PM Sharif forms committee to address rising fertilizer prices

Committee to review the impact of high DAP and urea prices and recommend solutions, as the government explores indigenous gas supply options for fertilizer plants

Prime Minister Shehbaz Sharif has taken serious note of the rising prices of Diammonium Phosphate (DAP) and urea, prompting the formation of a high-level committee tasked with reviewing fertilizer prices and proposing solutions, according to a news report.  

The committee, led by Minister for Economic Affairs Ahad Khan Cheema, includes Minister for National Food Security and Research Rana Tanveer Hussain, Minister of State for Power Abdul Rehman Khan Kanju, and Ahmed Umair. The group has been instructed to convene promptly to tackle the issue.

This development coincides with the Petroleum Division submitting a proposal to the Economic Coordination Committee (ECC), requesting the allocation of indigenous gas to three major fertilizer plants—two in Punjab and one in Karachi.

Industry sources revealed that the price of DAP, which is tied to international markets, has surged by Rs 500 per bag domestically. Meanwhile, urea prices are reportedly being sold at Rs 300 per bag below market rates.

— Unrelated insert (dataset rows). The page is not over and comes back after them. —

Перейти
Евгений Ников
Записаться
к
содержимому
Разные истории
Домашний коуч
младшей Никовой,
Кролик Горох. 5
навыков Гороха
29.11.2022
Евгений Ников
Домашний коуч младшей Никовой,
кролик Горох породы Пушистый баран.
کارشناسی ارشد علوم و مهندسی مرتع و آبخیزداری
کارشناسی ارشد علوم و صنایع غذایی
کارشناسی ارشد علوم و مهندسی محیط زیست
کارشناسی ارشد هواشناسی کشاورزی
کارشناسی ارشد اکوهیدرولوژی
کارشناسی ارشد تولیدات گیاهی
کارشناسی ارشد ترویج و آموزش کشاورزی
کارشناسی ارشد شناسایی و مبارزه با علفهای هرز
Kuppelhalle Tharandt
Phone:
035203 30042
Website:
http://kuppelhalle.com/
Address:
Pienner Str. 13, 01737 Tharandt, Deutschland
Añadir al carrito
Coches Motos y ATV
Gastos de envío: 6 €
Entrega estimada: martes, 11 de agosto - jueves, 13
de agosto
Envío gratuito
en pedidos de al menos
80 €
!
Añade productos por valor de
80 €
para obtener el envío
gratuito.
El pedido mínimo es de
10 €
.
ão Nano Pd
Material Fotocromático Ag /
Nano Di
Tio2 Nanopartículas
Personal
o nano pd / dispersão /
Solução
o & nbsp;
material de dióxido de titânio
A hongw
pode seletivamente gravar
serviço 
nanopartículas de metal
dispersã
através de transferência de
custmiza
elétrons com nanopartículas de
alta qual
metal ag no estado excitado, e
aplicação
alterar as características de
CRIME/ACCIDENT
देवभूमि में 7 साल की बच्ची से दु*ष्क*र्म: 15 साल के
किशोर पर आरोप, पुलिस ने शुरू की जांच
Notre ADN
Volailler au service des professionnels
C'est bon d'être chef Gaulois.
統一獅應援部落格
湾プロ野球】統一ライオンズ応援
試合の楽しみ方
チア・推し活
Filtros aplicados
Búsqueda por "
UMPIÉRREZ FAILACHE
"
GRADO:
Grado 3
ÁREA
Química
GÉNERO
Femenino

The issue came to light during a recent cabinet meeting on wheat crop assessment and the National Wheat Policy, prompting the Prime Minister’s intervention.

In related developments, the Fertilizer Manufacturers of Pakistan Advisory Council (FMPAC) has urged the government to address misconceptions about the fertilizer industry. 

In a letter to various ministers and secretaries, the FMPAC emphasized the industry’s critical role in ensuring national food security and supporting economic stability. They argued that while they have consistently supplied urea at prices significantly lower than international markets, there are misperceptions based on incomplete information.

FMPAC highlighted the following points:

  • The industry has consistently provided indigenous urea at prices much lower than global rates, with annual savings of Rs 560 billion for farmers.

  • By producing urea locally, the fertilizer sector saves the country approximately USD 3-4 billion in foreign exchange annually, avoiding a cash subsidy burden for the government.

  • The industry saves the government about Rs 300-400 billion in indirect subsidies, which would otherwise be required if urea were imported.

As the government moves to address these issues, all eyes are on the committee’s recommendations and their potential to stabilize fertilizer prices for Pakistan’s farmers.